** WORK TASK **
Give the entries again exactly, without pictures.

[Change detection outputs]
------------------------------

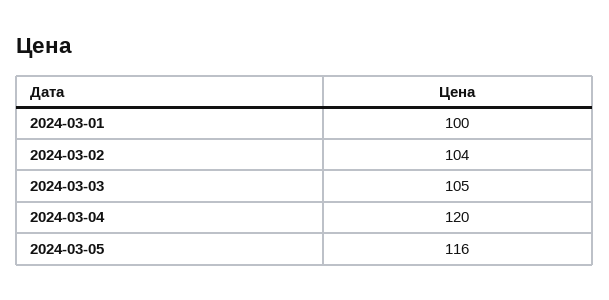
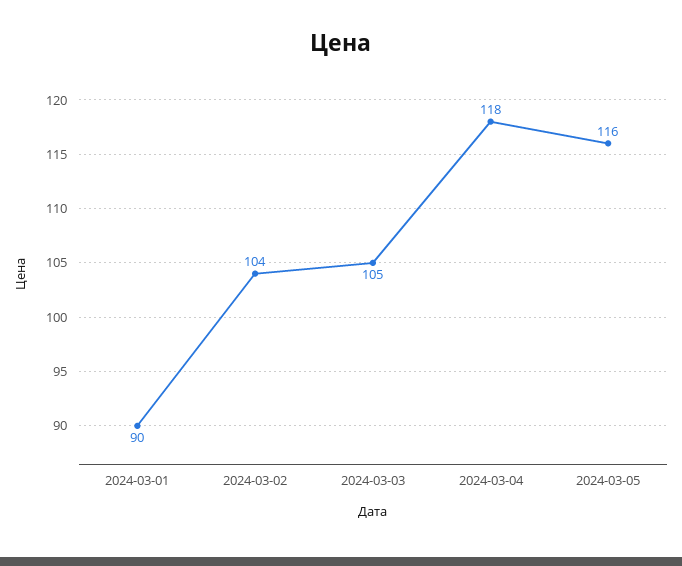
  {
-   "2024-03-01": 100,
+   "2024-03-01": 90,
    "2024-03-02": 104,
    "2024-03-03": 105,
-   "2024-03-04": 120,
+   "2024-03-04": 118,
    "2024-03-05": 116
  }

------------------------------

** YOUR SOLUTION **
  {
-   "2024-03-01": 100,
+   "2024-03-01": 90,
    "2024-03-02": 104,
    "2024-03-03": 105,
-   "2024-03-04": 120,
+   "2024-03-04": 118,
    "2024-03-05": 116
  }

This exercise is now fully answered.